Invention has been safequarded and encouraged by the long-standing legislation for the protection of property rights including laws on invention, trademark, industrial design, copyright and appellation of origin.

The DPRK joined the World Intellectual Property Organization in Juche 63(1974) and signed and has sincerely implemented such international conventions as the Madrid agreement concerning the protection and international registration of marks, the Paris convention for the protection of industrial property, the patent cooperation treaty and the Lisbon agreement for the protection of literary and artistic works.

Patented technologies are legally protected by lots of patent and trademark attorneys.

Advanced technologies in different fields are registered as patents or knowhow to increase the range and volume of transactions and a variety of activities for permitted trade in trademark, copyright and adjoining rights are carried on.

In Juche 105(2016), different establishments developed advanced technologies relating to various products to register them in the national lists and in the WIPO, thus increasing their exports. They included large-size mining equipment, electric rotary machines, precision machines, electronic goods, software, medicines, biotechnological products, the new materials of special alloys, health foods and sports goods.

In Juche 106(2017), too, witnesses brisk activities to register latest technologies as patents and knowhow and to export them.

The government encourages relevant sectors to conduct technological trade and sci-tech exchange in a diverse way so as to introduce advanced foreign technological achievements in time to suit the country’s specific conditions, while putting main stress on strengthening the independence and Juche character of the national economy.

It institutes and enforces legislation to help trading companies, enterprises and research institutes conduct technological trade smoothly, including laws on foreign trade, technological import and export, and joint venture and regulations on introduction of foreign investment and latest technologies.
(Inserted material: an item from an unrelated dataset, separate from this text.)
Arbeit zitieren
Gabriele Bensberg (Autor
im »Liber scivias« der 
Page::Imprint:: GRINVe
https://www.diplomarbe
Research institutes and universities are encouraged to build and run bases for making cutting-edge products so as to resolve the fund problem by themselves.

The Unjong High-Tech Development Zone, Kangnyong International Green Model Zone and other economic development zones enforce the preferential system to introduce cutting-edge technologies, while conducting brisk activities to create environment favourable for development.

Laws, systems and mechanisms are in place for those zones to give preferential treatment to those foreign investors that introduce advanced technologies and modern production equipment, in terms of taxation, land utilization, and entry and exit of personnel and materials.

The Seventh Congress of the Workers’ Party of Korea set it as the goal of building a sci-tech power to make the country take an honourable place among the ranks of the most advanced nations in the world in the near future in terms of overall scientific and technological strength and decided on a grandiose strategy to build a knowledge-based economy in which science and technology are integrated with production and hi-tech industry plays the leading role in promoting economic growth.

The DPRK will as ever rapidly develop its overall science and technology in keeping with the world trend of sci-tech development and conduct brisk technological trade in a diverse way, thereby expanding and boosting external economic relations.